**ASSIGNMENT A:** Format the records between the line containing "left wrist: (202, 506, -12)" and the line containing "right shoulder: (93, 67, -8)", inclusive, as a Markdown table with the columns Row and Line, skipping blank lines. Leave the pictures out of the answer.

**QUOTED PASSAGE:**
● ● ● ●

- Also known as: Buc Fifty; Buckwheat; Bucwheed;
- Born: Rashaan Jackson 1973 (age 52–53) New Rochelle, New York
- Origin: Los Angeles, California
- Genre: Hip-hop
- Occupations: Rapper; songwriter;
- Years active: 1989–present
- Labels: Battle Axe Records; Delicious Vinyl;
- Formerly of: The Wascals

= Buc Fifty =

American rapper

Rashaan Jackson (born 1973), better known by his stage names Buc Fifty, Bucwheed, and Buckwheat (of the Wascals), is an American rapper originally from New Rochelle, New York.

==Career==
In 1989, he moved to Los Angeles and formed the rap group The Wascals. In 1992, he was featured on a track from 5150: Home 4 tha Sick by Eazy-E and two tracks from Bizarre Ride II the Pharcyde by The Pharcyde. In 1994, his group The Wascals released multiple singles with producer J-Swift, but their album was shelved.

● ● ● ●

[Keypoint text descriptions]
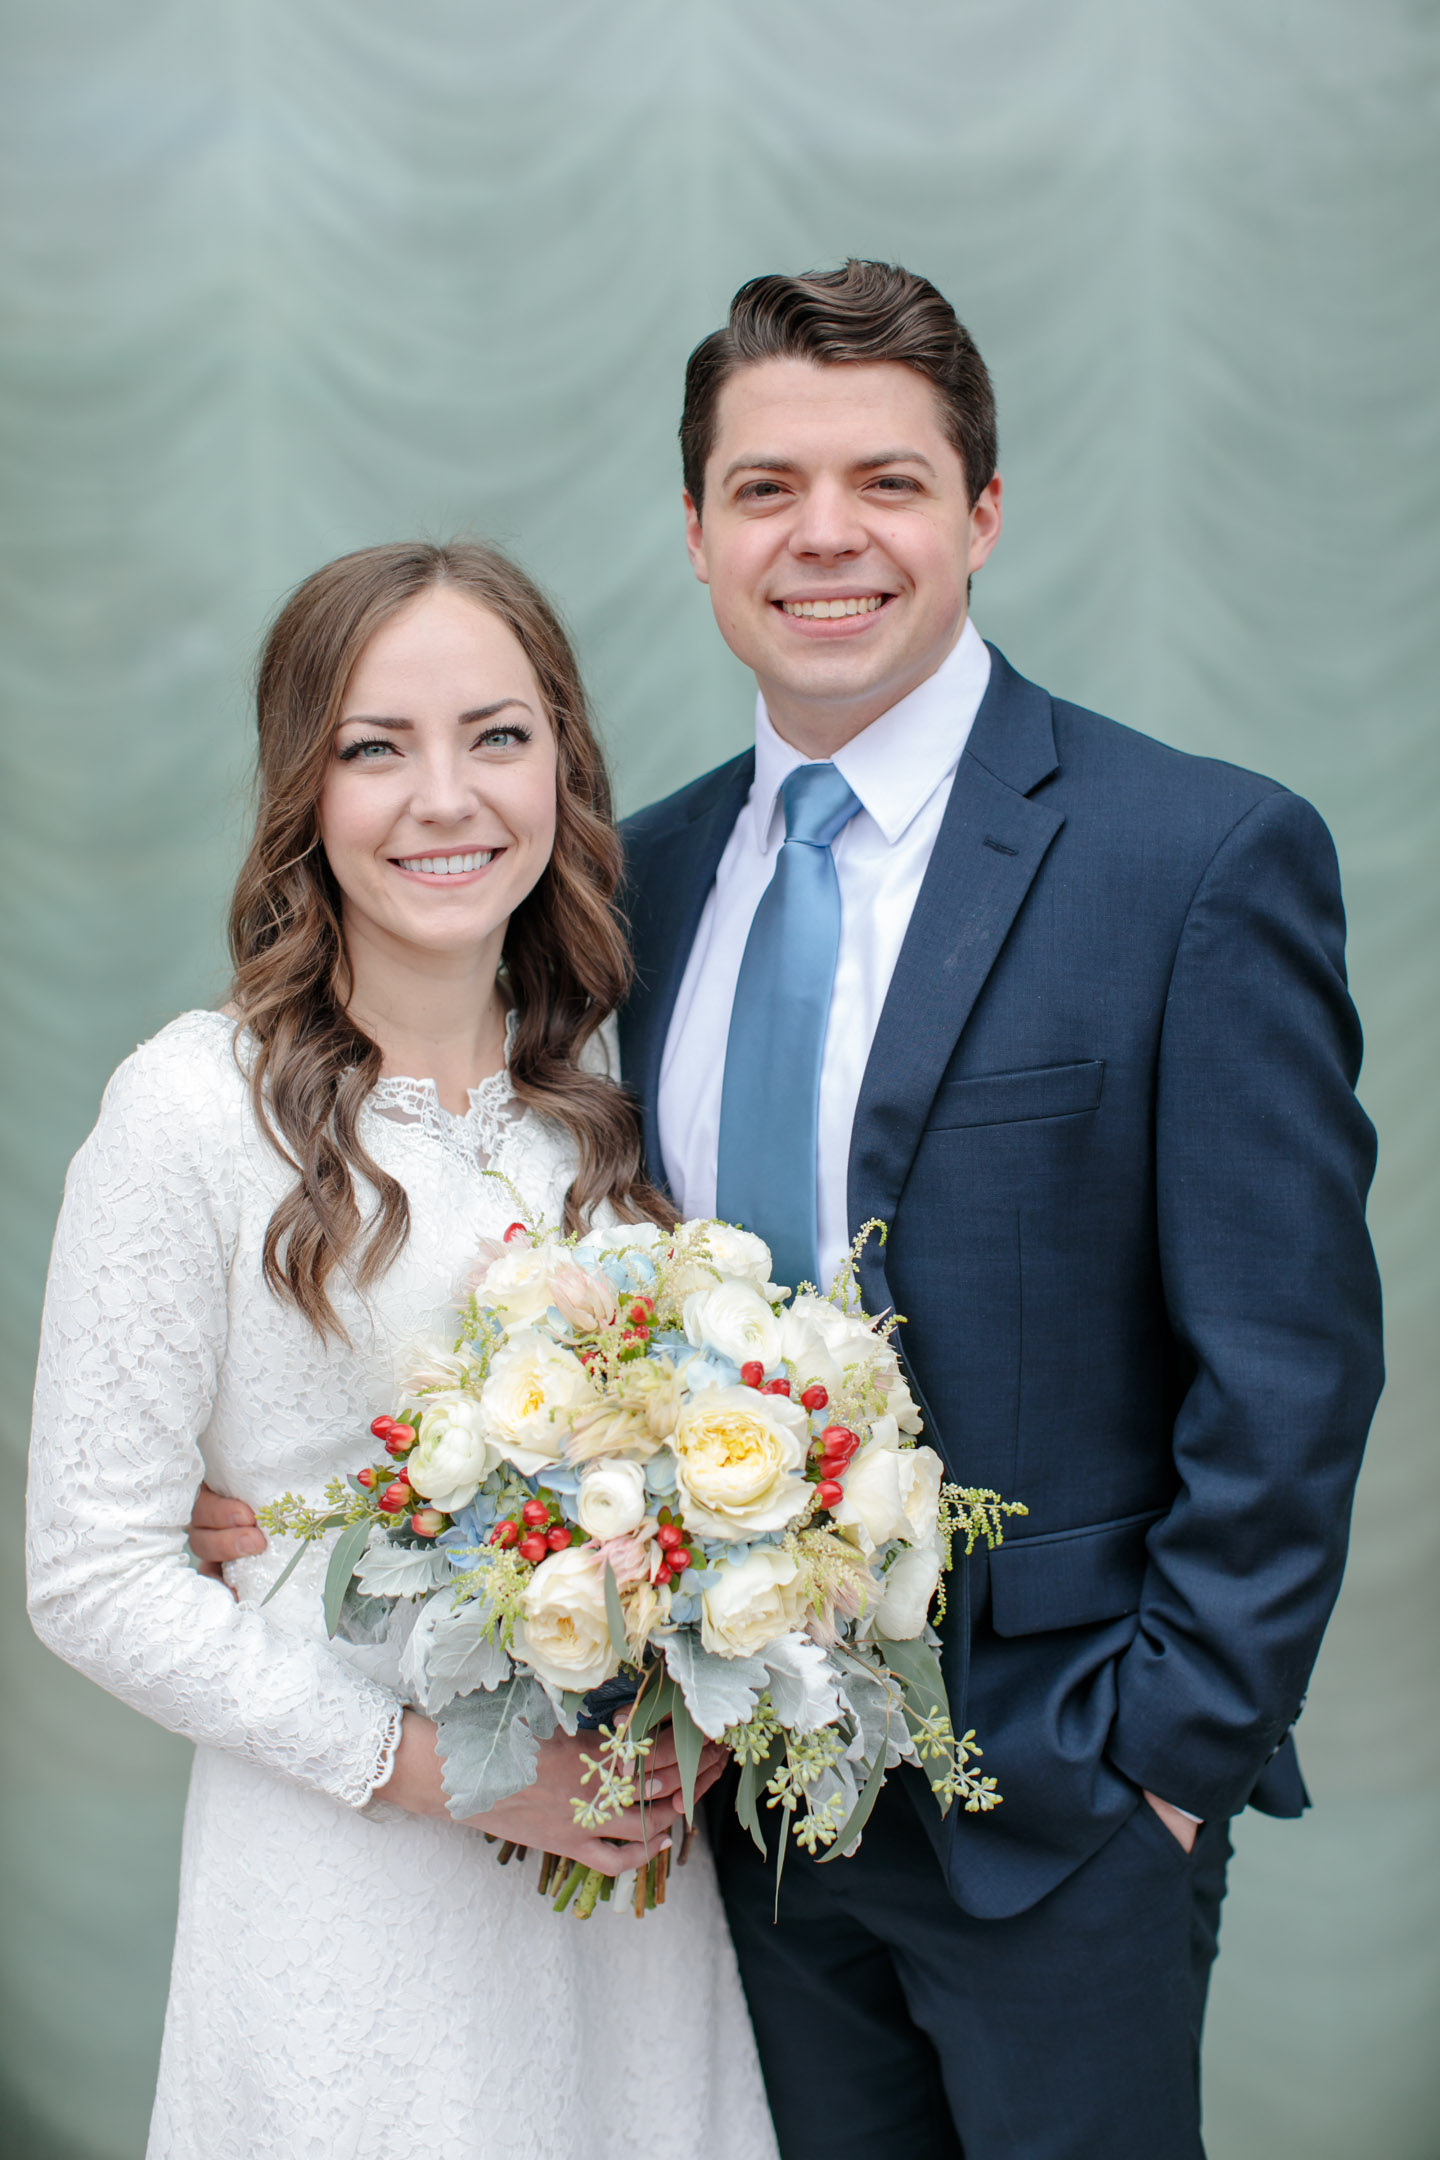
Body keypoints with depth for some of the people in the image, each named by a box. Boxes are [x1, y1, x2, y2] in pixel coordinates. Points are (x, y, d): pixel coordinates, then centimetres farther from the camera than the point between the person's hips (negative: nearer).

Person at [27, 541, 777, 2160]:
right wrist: (434, 1765, -17)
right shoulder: (196, 1108, -13)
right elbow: (95, 1576, -12)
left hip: (629, 1862, 5)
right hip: (349, 1904, -4)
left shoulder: (606, 1092, 2)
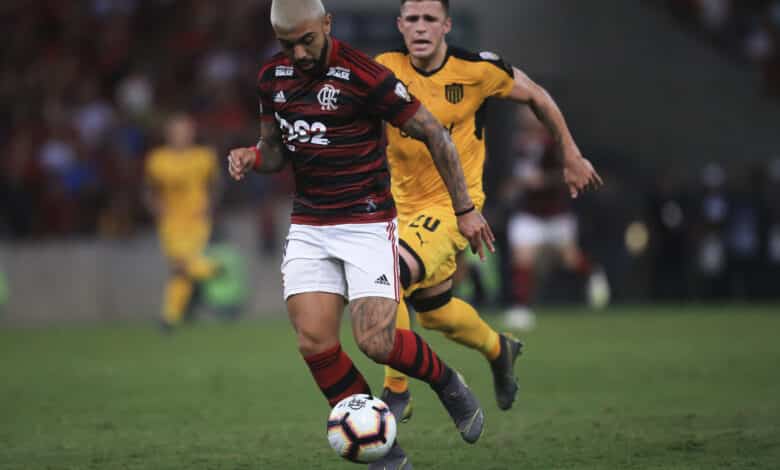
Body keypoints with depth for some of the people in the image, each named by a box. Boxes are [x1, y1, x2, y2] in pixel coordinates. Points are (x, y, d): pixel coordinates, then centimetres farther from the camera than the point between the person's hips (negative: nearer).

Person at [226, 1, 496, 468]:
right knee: (314, 342, -10)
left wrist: (464, 208, -8)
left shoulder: (364, 75, -15)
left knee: (376, 343, -16)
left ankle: (447, 381, 18)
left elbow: (434, 133, -9)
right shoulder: (272, 77, 4)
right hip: (308, 227, 6)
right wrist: (252, 157, -6)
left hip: (368, 223, -5)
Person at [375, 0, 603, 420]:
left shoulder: (477, 70, -12)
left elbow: (535, 96, 4)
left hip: (454, 203, -5)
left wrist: (571, 157, 12)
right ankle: (499, 350, 48)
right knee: (434, 311, 17)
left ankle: (396, 392, -14)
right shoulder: (384, 71, -8)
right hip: (404, 204, 5)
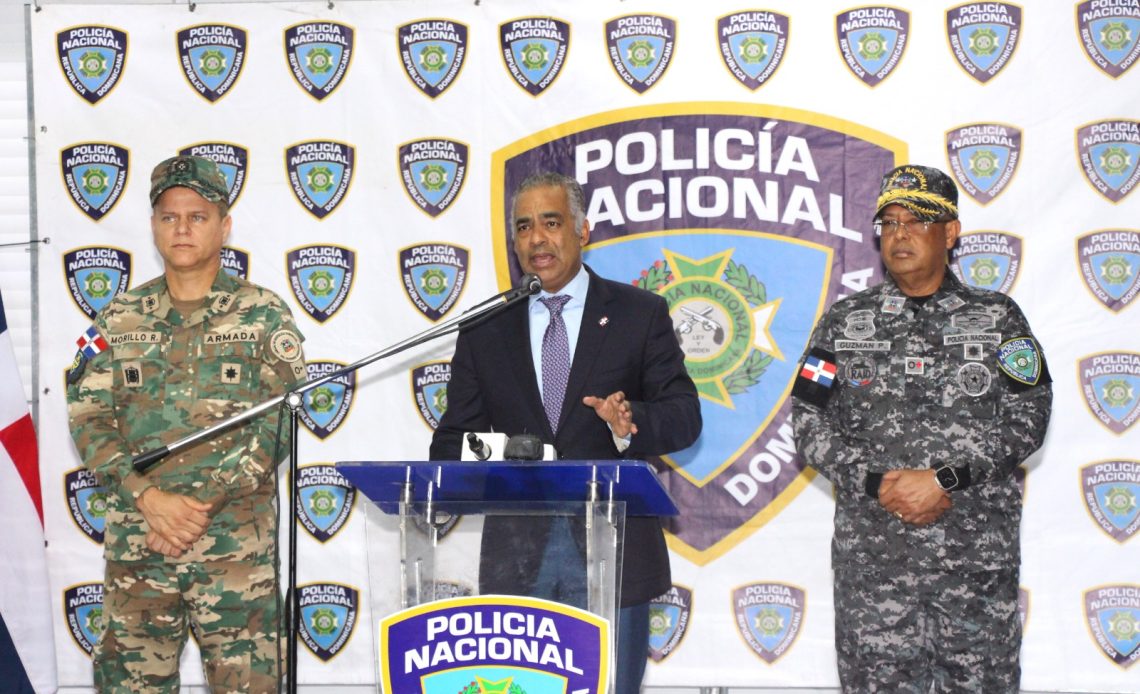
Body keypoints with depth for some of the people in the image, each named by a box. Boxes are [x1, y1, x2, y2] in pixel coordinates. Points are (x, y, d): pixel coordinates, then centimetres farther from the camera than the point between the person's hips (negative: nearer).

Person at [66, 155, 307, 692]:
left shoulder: (263, 315, 3)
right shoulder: (120, 318, 9)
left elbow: (278, 424, -4)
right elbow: (87, 417, 3)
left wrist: (202, 506, -12)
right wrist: (150, 498, -11)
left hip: (238, 542, -2)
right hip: (135, 539, 2)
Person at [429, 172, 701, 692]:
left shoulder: (640, 314, 5)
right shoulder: (486, 330, 11)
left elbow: (684, 416, 0)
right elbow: (457, 435, 10)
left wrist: (631, 423, -22)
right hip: (516, 556, 2)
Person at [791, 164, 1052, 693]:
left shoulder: (998, 319, 7)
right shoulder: (844, 323, 10)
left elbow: (1027, 419, -2)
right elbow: (810, 422, 4)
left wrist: (944, 479, -13)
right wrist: (876, 483, -11)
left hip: (979, 552, 0)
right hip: (872, 553, 1)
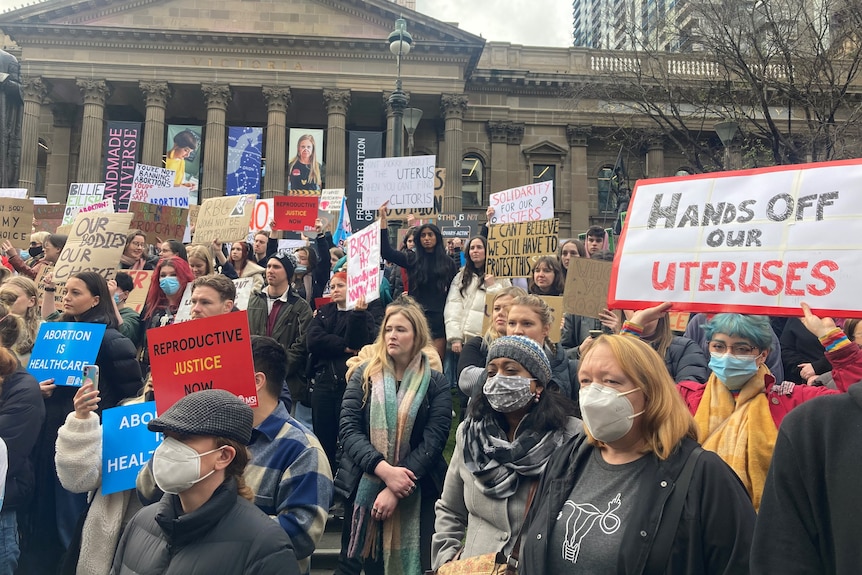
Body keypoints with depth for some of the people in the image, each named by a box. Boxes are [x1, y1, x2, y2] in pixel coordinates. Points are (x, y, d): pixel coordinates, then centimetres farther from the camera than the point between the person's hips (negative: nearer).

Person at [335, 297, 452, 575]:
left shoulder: (436, 383, -3)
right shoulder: (364, 375, 0)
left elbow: (433, 441, -11)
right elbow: (348, 429, -9)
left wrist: (395, 490, -18)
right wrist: (385, 470, -22)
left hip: (416, 491, 0)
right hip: (363, 485, 1)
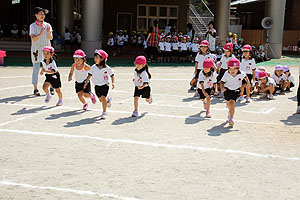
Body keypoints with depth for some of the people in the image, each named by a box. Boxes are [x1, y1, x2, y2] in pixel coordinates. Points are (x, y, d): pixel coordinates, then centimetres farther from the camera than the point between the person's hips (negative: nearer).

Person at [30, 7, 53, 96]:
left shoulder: (48, 25, 7)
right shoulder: (32, 26, 0)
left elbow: (51, 38, -2)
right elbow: (33, 39, -10)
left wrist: (48, 33, -23)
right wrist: (40, 33, -25)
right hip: (36, 50, -2)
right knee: (36, 69, -2)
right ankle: (35, 89, 4)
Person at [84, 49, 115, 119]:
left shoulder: (107, 68, -13)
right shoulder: (93, 67, -8)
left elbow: (112, 75, -2)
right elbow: (89, 75, -6)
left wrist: (113, 83, -15)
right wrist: (86, 82, -16)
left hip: (105, 85, -3)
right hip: (97, 86, 4)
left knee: (103, 97, -18)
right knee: (100, 99, 11)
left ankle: (104, 113, -7)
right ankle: (108, 100, 46)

● ● ● ●

**ASSIGNMENT B:** Resume the article on the rapper Buc Fifty after its last sentence.

**ANSWER BOX A:**
| Row | Line |
|---|---|
| 1 | left wrist: (202, 506, -12) |
| 2 | right wrist: (150, 498, -11) |
| 3 | left hip: (238, 542, -2) |
| 4 | right hip: (135, 539, 2) |
| 5 | Person at [429, 172, 701, 692]: |
| 6 | left shoulder: (640, 314, 5) |
| 7 | right shoulder: (486, 330, 11) |
| 8 | left elbow: (684, 416, 0) |
| 9 | right elbow: (457, 435, 10) |
| 10 | left wrist: (631, 423, -22) |
| 11 | right hip: (516, 556, 2) |
| 12 | Person at [791, 164, 1052, 693]: |
| 13 | left shoulder: (998, 319, 7) |
| 14 | right shoulder: (844, 323, 10) |
| 15 | left elbow: (1027, 419, -2) |
| 16 | right elbow: (810, 422, 4) |
| 17 | left wrist: (944, 479, -13) |
| 18 | right wrist: (876, 483, -11) |
| 19 | left hip: (979, 552, 0) |
| 20 | right hip: (872, 553, 1) |
| 21 | Body keypoints with depth for some of the people in the image, each named by a box. Boxes are [x1, y1, x2, y2] in pixel coordinates. Points are (x, y, d): pixel coordinates, then centimetres farther from the camera than the point between the person's hips (negative: nearer). |
| 22 | Person at [335, 297, 452, 575]: |
| 23 | left shoulder: (436, 383, -3) |
| 24 | right shoulder: (364, 375, 0) |
| 25 | left elbow: (433, 441, -11) |
| 26 | right elbow: (348, 429, -9) |
| 27 | left wrist: (395, 490, -18) |
| 28 | right wrist: (385, 470, -22) |
| 29 | left hip: (416, 491, 0) |
| 30 | right hip: (363, 485, 1) |
| 31 | Body keypoints with depth for some of the people in the image, each named by a box. Boxes are [x1, y1, x2, y2] in pixel coordinates. Points are (x, y, d): pixel coordinates, then centimetres farther from the camera than the point between the person's hips (negative: nearer). |
| 32 | Person at [30, 7, 53, 96]: |
| 33 | left shoulder: (48, 25, 7) |
| 34 | right shoulder: (32, 26, 0) |
| 35 | left elbow: (51, 38, -2) |
| 36 | right elbow: (33, 39, -10) |
| 37 | left wrist: (48, 33, -23) |
| 38 | right wrist: (40, 33, -25) |
| 39 | right hip: (36, 50, -2) |
| 40 | right knee: (36, 69, -2) |
| 41 | right ankle: (35, 89, 4) |
| 42 | Person at [84, 49, 115, 119]: |
| 43 | left shoulder: (107, 68, -13) |
| 44 | right shoulder: (93, 67, -8) |

**ANSWER BOX B:**
From 1998 to 2001, he released multiple singles with producer The Alchemist. The two have an unreleased collaboration album titled Nigga Heaven, that was intended for release in 2001. In 1999, he made his first appearance on Battle Axe Records, on the compilation album Defenders of the Underworld.

In 2000, he appeared on a track from Soul Assassins II by Soul Assassins. Also in 2000, he was featured on four tracks from the compilation album Battle Axe Warriors. All four tracks appear on his debut album Bad Man, released in 2002 by Battle Axe Records. The album's title track, which samples Scarface and "Dream On" by Aerosmith, reached number 9 on Gavin Report's rap/hip-hop radio airplay chart, and number 7 on Hits Magazine's Rap Radio Top Thirty. He was featured twice on the 2001 album Bad Dreams by Swollen Members, and once on their 2002 album Monsters in the Closet.

In 2004, he released his second album, also on Battle Axe Records, titled Serve the Devil, Praise the Lord. In 2005, he released his third album Rethuglican with Delicious Vinyl, under the name Bucwheed. The album is produced entirely by J-Swift, along with The Wascals long-awaited album Greatest Hits, which released in 2007.

==Discography==

===Albums===
- Bad Man (2002) (as Buc Fifty)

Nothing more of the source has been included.